__SELECTED EXTRACT__:

------------------------------------

She wants to restore the public’s confidence in science

By Khalida Sarwari

To understand how the anti-vaccination movement germinated, one need look no further than a 1998 paper in the esteemed medical journal The Lancet. In it, Andrew Wakefield, then a medical doctor in the United Kingdom, falsely linked the vaccine for measles, mumps, and rubella to autism. 

The article was eventually debunked and retracted, and Wakefield—found to have acted unethically in conducting the research—lost his license to practice medicine. Still, the consequences of his claim reverberated—setting immunization rates back by nearly 20 years in the U.K., and resulting in more than 12,000 cases of measles, hundreds of hospitalizations, and at least three deaths.

A cursory search on social media will show that the claim linking vaccines to autism still persists. Vyshnavi Karra, a graduate student of the chemical engineering doctoral program at Northeastern, contends that the Wakefield incident should be a cautionary tale for scientists to be mindful of the authority they hold in the public eye, and the responsibility that comes with that.

“We don’t realize how much credibility we have until we lose it, and I think that’s true for any person, regardless of whether they’re scientists or not, or what industry they’re in,” says Karra. 

In a forthcoming book, titled Necessary Symbiosis: What Happens When Science and Government Work Together (and When They Don’t), Karra suggests that for the scientific community to regain the public’s trust—especially now, amid a global public health crisis—it is essential that scientists go beyond striving to meet publication and citation goals for their research papers. She says they must give greater consideration to how their findings could be interpreted by a lay audience, and how people’s understanding—or misunderstanding—of their work could affect how it spreads on social media, which is ripe for the spread of misinformation. 

“I think once people and scientists realize that or start to work toward that, we can get back that credibility that we seem to have lost,” she says.

Writing a book this year wasn’t exactly in the cards for Karra, who holds bachelor’s and master’s degrees in chemical engineering from Rutgers University. But when the pandemic struck, and unfounded claims about COVID-19 proliferated across the web, she was inspired to share her own research and experiences relating to science advocacy and public policy.

------------------------------------

__MATERIAL SHOWN__:
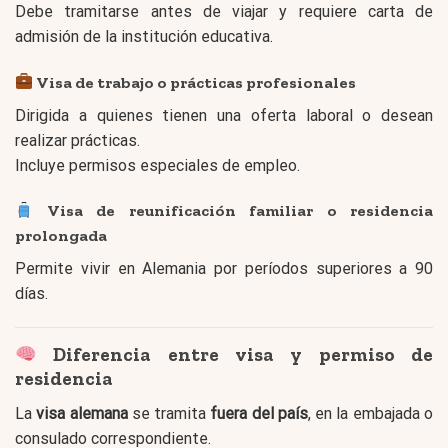
Debe tramitarse antes de viajar y requiere carta de
admisión de la institución educativa.
Visa de trabajo o prácticas profesionales
Dirigida a quienes tienen una oferta laboral o desean
realizar prácticas.
Incluye permisos especiales de empleo.
Visa de reunificación familiar o residencia
prolongada
Permite vivir en Alemania por períodos superiores a 90
días.
Diferencia entre visa y permiso de
residencia
La
visa alemana
se tramita
fuera del país
, en la embajada o
consulado correspondiente.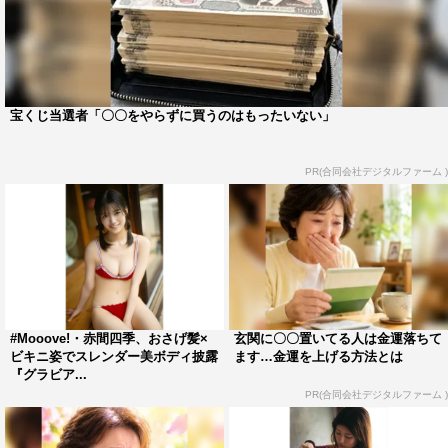
宝くじ当選者「〇〇をやらずに買うのはもったいない」
PR(合同会社デジタルファーム )
#Mooove!・赤間四季、おさげ髪×
玄関に〇〇置いてる人は金運落ちて
ビキニ姿でスレンダー美ボディ披露
ます…金運を上げる方法とは
『グラビア...
PR(合同会社デジタルファーム )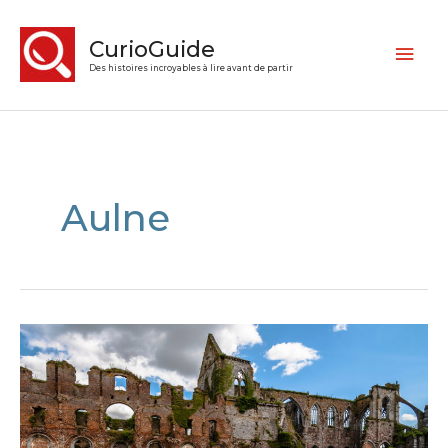
CurioGuide
Des histoires incroyables à lire avant de partir
Aulne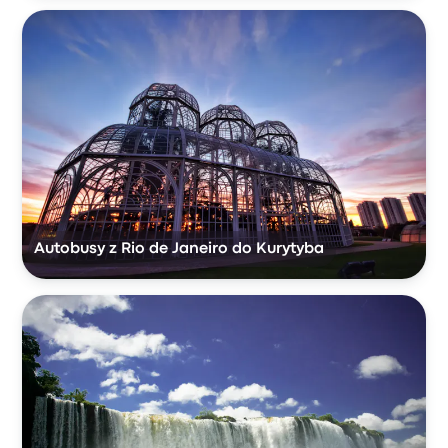
Autobusy z Rio de Janeiro do Kurytyba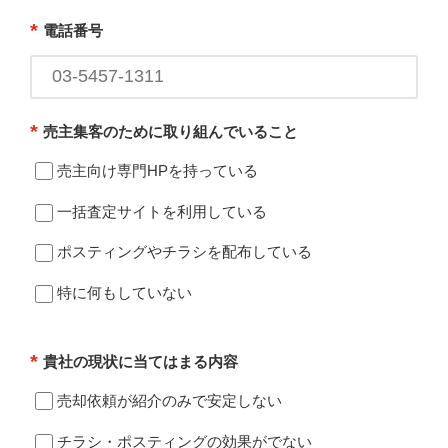
*
電話番号
*
売主集客のために取り組んでいること
売主向け専門HPを持っている
一括査定サイトを利用している
ポスティングやチラシを配布している
特に何もしていない
*
貴社の現状に当てはまる内容
売却依頼が紹介のみで安定しない
チラシ・ポスティングの効果がでない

------------------------------------

__EXERCISES TO COMPLETE__:
[1] In the article on restoring public confidence in science, what degrees does Karra hold from Rutgers University?
[2] Retype a passage of the article on restoring public confidence in science, starting at the words "Writing a book" and ending after the words "and public policy.".

__ANSWER LIST__:
[1] She holds bachelor's and master's degrees in chemical engineering.

[2]
Writing a book this year wasn’t exactly in the cards for Karra, who holds bachelor’s and master’s degrees in chemical engineering from Rutgers University. But when the pandemic struck, and unfounded claims about COVID-19 proliferated across the web, she was inspired to share her own research and experiences relating to science advocacy and public policy.